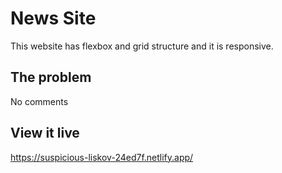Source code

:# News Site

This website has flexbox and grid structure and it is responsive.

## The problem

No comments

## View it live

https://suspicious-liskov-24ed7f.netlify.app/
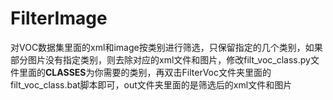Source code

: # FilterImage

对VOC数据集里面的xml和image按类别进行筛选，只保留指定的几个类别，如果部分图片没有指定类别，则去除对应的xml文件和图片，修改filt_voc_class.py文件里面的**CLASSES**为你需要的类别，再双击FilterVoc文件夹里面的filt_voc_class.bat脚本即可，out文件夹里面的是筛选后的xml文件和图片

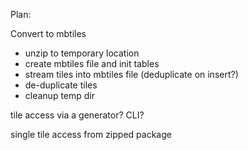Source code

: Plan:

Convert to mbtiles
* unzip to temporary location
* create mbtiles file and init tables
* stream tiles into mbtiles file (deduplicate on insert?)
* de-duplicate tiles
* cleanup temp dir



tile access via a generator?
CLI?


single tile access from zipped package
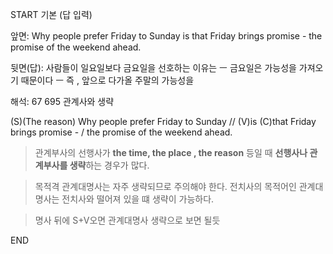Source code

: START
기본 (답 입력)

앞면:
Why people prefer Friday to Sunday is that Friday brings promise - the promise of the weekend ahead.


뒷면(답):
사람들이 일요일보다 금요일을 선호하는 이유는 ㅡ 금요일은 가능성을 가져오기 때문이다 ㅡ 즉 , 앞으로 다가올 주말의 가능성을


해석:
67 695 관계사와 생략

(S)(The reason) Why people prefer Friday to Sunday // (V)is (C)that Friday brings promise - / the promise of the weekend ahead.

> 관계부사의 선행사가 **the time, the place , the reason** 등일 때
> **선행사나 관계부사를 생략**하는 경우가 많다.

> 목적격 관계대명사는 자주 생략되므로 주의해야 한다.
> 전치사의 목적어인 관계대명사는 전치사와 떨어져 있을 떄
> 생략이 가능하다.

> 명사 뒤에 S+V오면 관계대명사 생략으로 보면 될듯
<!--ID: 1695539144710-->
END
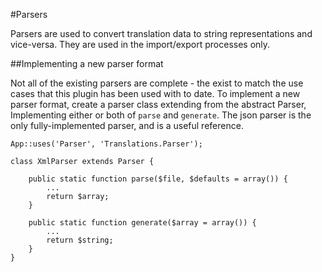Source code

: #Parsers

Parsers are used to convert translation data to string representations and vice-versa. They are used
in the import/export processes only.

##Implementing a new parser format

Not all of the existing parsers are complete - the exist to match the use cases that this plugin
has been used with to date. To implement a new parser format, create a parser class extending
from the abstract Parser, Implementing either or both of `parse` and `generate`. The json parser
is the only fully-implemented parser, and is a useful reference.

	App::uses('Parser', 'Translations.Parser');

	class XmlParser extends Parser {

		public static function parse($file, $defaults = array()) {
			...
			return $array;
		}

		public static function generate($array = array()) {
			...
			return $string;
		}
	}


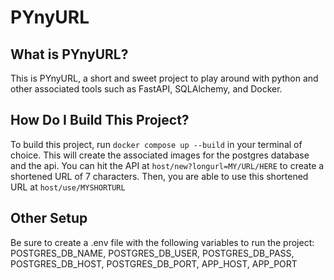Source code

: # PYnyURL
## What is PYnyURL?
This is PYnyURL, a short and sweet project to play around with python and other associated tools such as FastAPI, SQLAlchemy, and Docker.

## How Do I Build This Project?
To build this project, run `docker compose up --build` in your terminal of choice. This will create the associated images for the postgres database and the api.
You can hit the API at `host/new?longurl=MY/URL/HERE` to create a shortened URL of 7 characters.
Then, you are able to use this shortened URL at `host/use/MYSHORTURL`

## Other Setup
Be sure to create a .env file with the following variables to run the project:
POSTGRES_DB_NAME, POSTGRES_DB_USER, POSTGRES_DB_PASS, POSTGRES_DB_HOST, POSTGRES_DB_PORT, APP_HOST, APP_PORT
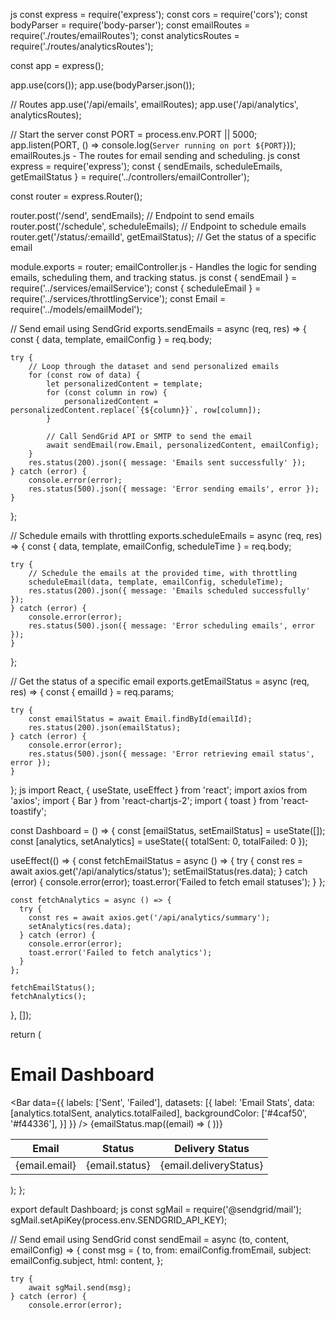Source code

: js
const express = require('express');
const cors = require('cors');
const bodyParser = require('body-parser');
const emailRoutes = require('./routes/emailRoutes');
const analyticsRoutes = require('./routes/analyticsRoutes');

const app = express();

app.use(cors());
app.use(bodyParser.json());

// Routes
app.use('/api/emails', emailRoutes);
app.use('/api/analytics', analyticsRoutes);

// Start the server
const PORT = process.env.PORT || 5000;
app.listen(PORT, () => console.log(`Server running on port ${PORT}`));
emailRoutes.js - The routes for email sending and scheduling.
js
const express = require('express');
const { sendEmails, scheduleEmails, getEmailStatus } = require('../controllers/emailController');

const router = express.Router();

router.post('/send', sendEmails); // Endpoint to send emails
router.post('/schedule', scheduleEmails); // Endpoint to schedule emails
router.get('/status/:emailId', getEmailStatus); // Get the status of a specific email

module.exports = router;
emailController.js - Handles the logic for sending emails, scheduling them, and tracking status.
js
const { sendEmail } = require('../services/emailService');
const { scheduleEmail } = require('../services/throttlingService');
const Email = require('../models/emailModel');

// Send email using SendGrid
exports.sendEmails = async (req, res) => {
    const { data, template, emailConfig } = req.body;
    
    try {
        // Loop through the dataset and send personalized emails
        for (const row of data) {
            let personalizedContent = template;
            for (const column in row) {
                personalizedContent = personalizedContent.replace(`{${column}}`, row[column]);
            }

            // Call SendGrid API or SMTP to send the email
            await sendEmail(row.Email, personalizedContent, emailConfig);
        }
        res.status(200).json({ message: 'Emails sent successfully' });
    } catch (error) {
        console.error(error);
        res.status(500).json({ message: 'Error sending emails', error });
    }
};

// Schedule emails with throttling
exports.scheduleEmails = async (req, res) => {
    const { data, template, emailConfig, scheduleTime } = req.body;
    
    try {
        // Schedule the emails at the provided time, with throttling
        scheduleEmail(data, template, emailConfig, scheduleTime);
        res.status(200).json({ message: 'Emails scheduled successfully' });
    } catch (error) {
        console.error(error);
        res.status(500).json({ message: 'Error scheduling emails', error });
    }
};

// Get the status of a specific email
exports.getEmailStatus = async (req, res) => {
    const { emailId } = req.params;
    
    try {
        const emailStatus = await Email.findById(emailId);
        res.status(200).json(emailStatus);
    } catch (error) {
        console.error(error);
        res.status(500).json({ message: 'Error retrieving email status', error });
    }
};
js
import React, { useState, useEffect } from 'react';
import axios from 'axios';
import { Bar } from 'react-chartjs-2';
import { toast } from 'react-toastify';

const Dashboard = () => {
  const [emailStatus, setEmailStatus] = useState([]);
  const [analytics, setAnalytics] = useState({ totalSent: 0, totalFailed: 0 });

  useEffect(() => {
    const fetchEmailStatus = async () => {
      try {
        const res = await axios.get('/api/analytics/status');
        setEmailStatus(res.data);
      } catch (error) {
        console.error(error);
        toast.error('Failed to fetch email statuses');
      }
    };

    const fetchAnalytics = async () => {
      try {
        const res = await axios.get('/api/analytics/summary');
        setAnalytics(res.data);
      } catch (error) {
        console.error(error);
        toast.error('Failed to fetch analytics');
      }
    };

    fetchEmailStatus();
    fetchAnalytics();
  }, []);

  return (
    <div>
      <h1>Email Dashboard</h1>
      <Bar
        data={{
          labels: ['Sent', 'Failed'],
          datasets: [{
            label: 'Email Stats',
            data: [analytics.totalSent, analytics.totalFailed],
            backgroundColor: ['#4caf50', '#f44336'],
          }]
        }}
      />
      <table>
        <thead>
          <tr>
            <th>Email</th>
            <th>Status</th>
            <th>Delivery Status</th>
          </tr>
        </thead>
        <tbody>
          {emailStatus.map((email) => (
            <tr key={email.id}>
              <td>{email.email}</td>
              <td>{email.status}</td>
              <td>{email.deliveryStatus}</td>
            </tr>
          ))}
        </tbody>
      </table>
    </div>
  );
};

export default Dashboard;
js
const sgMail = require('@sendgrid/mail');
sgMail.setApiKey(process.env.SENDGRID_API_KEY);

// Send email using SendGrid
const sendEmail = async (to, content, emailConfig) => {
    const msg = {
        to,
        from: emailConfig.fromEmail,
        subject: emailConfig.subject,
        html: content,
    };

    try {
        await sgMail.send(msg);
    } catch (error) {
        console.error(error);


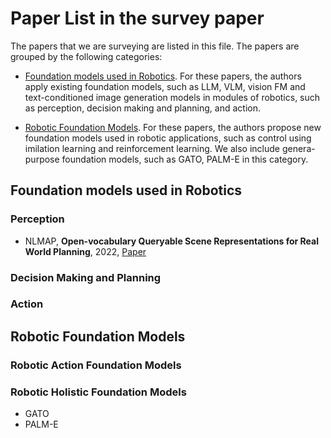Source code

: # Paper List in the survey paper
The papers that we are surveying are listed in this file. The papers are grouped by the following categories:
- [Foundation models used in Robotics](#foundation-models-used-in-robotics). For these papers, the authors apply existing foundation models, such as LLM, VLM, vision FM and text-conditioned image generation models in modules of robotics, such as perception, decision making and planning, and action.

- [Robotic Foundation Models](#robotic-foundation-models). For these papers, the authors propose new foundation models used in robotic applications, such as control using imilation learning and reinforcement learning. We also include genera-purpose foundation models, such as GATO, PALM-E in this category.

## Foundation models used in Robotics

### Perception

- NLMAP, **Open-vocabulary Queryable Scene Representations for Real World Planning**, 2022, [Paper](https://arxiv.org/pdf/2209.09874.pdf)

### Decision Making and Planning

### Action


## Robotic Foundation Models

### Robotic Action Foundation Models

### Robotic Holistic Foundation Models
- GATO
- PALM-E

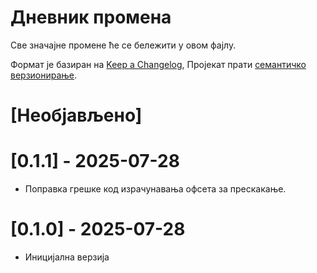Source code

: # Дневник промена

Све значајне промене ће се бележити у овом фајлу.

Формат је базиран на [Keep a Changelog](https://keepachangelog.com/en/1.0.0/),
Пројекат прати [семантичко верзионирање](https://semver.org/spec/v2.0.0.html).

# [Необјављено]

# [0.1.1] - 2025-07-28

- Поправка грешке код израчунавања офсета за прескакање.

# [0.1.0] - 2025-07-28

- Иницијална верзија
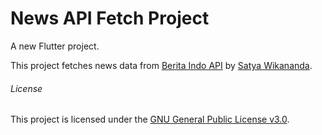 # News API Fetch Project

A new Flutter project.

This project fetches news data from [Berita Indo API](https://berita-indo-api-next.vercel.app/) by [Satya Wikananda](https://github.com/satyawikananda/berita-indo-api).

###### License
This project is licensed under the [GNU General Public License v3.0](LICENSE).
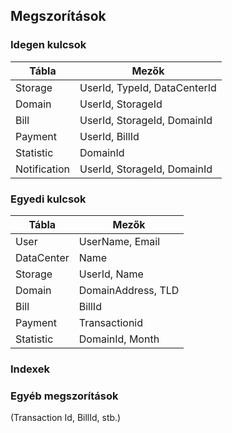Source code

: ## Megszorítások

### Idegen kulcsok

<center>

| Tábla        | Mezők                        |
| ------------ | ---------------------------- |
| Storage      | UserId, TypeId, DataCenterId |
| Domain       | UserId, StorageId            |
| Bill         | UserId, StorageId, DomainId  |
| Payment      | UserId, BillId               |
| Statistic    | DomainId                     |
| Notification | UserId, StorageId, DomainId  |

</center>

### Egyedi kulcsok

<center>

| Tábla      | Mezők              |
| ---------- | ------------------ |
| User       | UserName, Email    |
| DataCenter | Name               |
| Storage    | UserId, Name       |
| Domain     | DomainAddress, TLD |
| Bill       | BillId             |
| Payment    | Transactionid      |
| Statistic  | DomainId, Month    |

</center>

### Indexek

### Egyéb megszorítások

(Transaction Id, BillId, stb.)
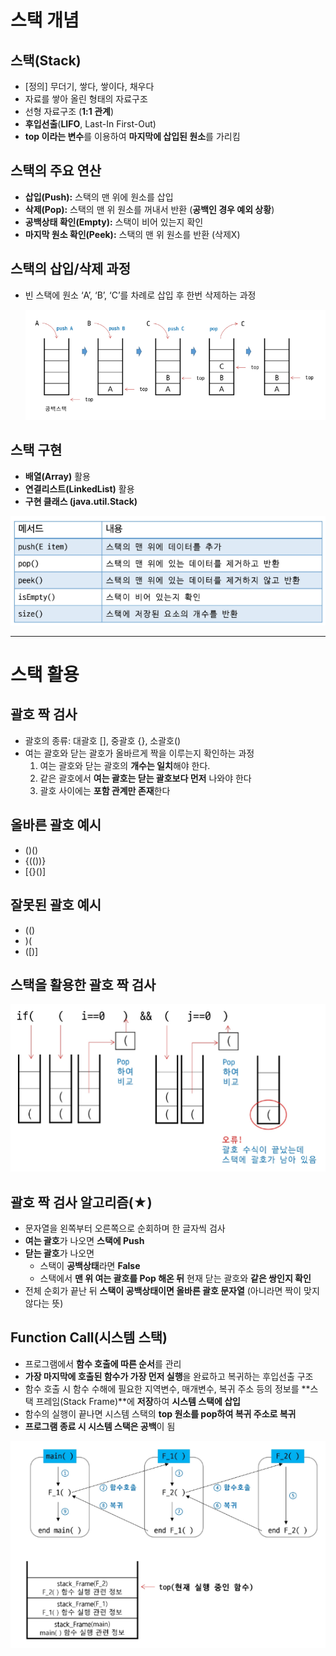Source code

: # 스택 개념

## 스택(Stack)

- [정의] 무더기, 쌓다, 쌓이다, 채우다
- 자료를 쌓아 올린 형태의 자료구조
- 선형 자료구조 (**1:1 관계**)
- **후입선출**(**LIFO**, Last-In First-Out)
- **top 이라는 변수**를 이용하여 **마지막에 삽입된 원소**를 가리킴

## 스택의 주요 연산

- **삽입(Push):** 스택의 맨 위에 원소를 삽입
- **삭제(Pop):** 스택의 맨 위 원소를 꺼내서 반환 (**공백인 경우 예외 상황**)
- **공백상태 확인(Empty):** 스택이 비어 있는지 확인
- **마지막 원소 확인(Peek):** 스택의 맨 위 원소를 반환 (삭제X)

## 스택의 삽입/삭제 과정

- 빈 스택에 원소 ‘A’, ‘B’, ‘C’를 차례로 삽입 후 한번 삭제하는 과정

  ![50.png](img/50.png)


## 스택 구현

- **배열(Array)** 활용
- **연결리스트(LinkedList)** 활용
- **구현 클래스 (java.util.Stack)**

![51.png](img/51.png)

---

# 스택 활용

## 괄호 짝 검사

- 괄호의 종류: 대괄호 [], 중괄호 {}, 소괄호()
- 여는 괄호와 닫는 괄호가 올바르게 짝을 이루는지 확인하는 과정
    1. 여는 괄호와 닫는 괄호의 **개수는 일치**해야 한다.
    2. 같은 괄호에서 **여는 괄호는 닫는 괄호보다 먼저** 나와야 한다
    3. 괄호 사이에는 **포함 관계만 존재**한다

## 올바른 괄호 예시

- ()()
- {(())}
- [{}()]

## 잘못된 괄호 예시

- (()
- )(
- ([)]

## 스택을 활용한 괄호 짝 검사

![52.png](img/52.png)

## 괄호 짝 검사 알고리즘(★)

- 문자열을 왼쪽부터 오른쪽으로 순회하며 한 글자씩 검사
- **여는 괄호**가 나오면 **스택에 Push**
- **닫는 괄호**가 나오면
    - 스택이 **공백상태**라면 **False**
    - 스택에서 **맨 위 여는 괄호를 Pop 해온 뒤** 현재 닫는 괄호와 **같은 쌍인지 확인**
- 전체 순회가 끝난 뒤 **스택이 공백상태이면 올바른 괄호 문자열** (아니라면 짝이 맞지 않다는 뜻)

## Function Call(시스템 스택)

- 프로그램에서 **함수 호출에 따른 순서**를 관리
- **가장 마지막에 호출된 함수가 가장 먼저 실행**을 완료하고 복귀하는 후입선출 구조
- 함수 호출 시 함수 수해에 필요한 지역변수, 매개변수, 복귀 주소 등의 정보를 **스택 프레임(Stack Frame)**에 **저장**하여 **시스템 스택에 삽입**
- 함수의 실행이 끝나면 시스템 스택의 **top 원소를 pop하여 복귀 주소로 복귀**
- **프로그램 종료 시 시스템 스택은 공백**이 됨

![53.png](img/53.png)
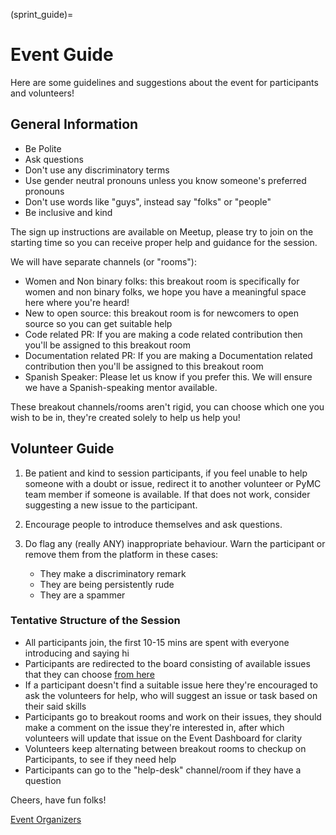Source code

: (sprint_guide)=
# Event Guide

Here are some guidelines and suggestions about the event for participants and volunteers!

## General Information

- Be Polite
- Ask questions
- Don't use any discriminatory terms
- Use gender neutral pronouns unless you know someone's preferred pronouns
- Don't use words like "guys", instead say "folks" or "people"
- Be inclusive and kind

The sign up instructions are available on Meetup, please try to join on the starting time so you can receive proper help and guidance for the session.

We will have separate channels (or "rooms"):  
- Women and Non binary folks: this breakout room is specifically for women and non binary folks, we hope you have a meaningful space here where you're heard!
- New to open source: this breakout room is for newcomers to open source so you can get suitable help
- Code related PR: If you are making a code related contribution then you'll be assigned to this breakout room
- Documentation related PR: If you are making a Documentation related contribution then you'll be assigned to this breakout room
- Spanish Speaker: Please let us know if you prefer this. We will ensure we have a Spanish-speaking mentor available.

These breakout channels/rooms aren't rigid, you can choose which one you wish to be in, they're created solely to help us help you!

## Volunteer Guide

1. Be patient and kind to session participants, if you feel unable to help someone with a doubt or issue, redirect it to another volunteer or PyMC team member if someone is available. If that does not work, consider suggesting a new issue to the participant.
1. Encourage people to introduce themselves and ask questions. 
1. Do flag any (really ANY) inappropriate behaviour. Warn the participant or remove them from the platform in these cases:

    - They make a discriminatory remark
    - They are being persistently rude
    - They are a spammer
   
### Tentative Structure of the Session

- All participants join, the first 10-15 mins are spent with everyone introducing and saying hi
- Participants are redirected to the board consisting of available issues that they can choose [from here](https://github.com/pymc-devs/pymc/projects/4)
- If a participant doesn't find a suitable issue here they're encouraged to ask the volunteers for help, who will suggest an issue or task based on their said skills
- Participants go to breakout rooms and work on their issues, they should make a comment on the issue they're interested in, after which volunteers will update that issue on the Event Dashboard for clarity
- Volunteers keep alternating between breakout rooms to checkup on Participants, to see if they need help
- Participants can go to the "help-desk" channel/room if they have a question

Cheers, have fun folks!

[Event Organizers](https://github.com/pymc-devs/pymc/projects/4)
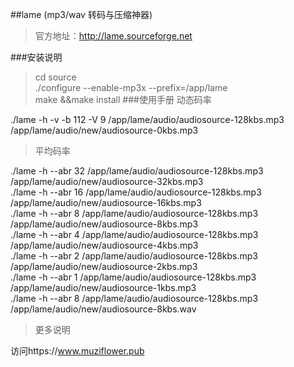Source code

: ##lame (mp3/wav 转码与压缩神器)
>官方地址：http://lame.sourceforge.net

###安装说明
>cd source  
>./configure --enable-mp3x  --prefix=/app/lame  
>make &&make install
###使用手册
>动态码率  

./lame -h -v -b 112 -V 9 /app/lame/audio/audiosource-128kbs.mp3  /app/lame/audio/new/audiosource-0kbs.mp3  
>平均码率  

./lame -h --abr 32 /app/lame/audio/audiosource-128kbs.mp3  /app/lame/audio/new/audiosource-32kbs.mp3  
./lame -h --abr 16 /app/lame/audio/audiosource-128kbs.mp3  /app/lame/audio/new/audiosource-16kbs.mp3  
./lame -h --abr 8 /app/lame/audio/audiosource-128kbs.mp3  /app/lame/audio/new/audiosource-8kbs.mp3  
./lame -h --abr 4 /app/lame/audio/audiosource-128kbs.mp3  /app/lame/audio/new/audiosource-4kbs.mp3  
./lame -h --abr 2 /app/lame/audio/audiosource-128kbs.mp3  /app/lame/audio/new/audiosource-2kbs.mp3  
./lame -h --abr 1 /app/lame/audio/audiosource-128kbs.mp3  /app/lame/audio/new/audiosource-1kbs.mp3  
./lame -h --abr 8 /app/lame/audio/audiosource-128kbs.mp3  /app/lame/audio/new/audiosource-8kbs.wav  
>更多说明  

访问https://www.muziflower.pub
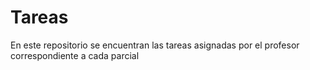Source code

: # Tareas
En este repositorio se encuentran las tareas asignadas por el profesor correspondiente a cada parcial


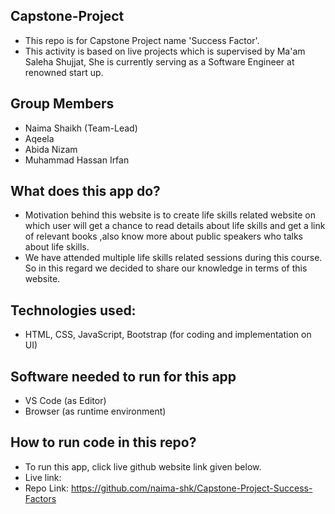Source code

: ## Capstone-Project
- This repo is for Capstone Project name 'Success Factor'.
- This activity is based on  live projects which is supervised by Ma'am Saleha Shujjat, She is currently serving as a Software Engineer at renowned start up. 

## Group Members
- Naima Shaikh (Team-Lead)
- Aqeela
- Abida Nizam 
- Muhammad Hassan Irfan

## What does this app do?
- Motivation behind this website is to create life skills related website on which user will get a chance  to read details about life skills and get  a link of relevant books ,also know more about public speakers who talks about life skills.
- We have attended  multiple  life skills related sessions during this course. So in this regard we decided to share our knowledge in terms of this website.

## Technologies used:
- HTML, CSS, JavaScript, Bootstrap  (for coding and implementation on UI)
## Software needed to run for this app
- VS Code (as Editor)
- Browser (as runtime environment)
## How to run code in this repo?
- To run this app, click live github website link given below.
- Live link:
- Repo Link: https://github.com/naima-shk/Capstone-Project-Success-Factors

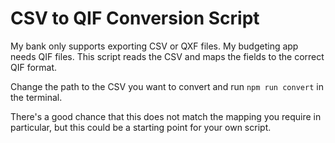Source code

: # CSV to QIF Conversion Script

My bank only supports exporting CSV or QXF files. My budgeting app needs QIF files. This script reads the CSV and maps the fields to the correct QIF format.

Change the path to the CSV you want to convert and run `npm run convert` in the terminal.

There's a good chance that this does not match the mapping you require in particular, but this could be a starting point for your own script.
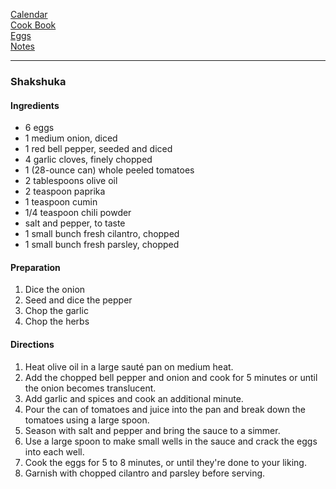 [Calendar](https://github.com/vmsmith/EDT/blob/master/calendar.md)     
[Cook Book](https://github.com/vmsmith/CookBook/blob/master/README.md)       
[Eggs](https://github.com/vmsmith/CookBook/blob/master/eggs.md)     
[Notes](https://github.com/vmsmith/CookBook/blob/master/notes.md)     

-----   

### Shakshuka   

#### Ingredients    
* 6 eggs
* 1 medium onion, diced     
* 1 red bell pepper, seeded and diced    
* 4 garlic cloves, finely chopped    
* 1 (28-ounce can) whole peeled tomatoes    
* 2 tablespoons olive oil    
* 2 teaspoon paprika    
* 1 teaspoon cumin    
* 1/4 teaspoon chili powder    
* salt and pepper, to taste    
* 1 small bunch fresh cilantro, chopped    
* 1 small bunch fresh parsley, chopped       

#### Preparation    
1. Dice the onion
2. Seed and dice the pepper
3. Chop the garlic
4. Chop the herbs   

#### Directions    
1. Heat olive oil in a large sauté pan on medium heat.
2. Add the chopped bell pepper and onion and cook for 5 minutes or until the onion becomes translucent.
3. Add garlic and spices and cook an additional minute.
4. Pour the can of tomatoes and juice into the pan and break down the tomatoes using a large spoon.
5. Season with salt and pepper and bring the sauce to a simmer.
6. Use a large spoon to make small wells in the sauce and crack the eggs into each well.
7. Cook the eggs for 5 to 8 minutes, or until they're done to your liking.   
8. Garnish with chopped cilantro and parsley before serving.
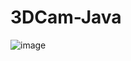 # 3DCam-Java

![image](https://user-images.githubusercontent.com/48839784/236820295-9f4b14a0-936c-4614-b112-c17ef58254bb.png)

····················

Goal of the exercise –
Isolate the lines above that contain the word "available" and copy them.

Task response –
The sign up instructions are available on Meetup, please try to join on the starting time so you can receive proper help and guidance for the session.
- Spanish Speaker: Please let us know if you prefer this. We will ensure we have a Spanish-speaking mentor available.
1. Be patient and kind to session participants, if you feel unable to help someone with a doubt or issue, redirect it to another volunteer or PyMC team member if someone is available. If that does not work, consider suggesting a new issue to the participant.
- Participants are redirected to the board consisting of available issues that they can choose [from here](https://github.com/pymc-devs/pymc/projects/4)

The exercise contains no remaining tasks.